2e Plaidoyer en faveur des habitants de la Bétique.
Quoique mes amis alors présents et les propos du public semblent avoir approuvé ma conduite, j’ai cependant le plus vif désir de connaître votre sentiment à vous. Car autant avant d’agir j’aurais souhaité requérir votre avis, autant même après le fait accompli, je désire ardemment d’avoir votre appréciation. Voulant entreprendre à mes frais un monument public en Toscane , j’y avais fait un saut, après avoir obtenu un congé à titre de préfet du trésor, quand des députés de la province de Bétique venant porter plainte contre le proconsulat de Cecilius Classicus me demandèrent au Sénat comme avocat. Mes excellents et tout dévoués collègues s’étant entretenus auparavant des besoins de notre charge commune tentèrent de m’excuser et de me faire dispenser. On prit un sénatus-consulte infiniment honorable pour moi, décidant que les provinciaux m’auraient pour défenseur, s’ils obtenaient mon propre consentement.
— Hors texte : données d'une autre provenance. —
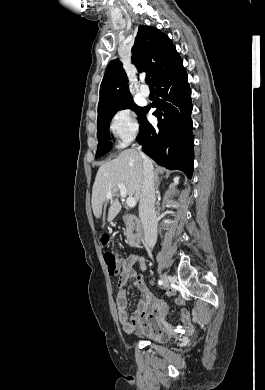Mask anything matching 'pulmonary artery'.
Masks as SVG:
<instances>
[{
	"mask_svg": "<svg viewBox=\"0 0 265 390\" xmlns=\"http://www.w3.org/2000/svg\"><path fill=\"white\" fill-rule=\"evenodd\" d=\"M140 94H141L142 97L147 98L150 95L149 88L147 86H145V85H142L140 87Z\"/></svg>",
	"mask_w": 265,
	"mask_h": 390,
	"instance_id": "e3ab8cb5",
	"label": "pulmonary artery"
}]
</instances>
Les députés rappelés devant le Sénat me demandèrent de nouveau, et cette fois à moi en personne, d’être leur avocat, implorant mon dévouement, dont ils avaient fait l’épreuve contre Massa Bebius et alléguant le pacte scellé entre eux et moi par leur défense. Le Sénat accueillit leur prière avec ces marques d’approbation manifeste qui précèdent d’ordinaire ses décrets. Alors moi : « Je cesse, dis-je, pères conscrits, de croire que j’aie apporté de bonnes raisons de mon refus. » On loua et la modestie et la formule de cette réponse.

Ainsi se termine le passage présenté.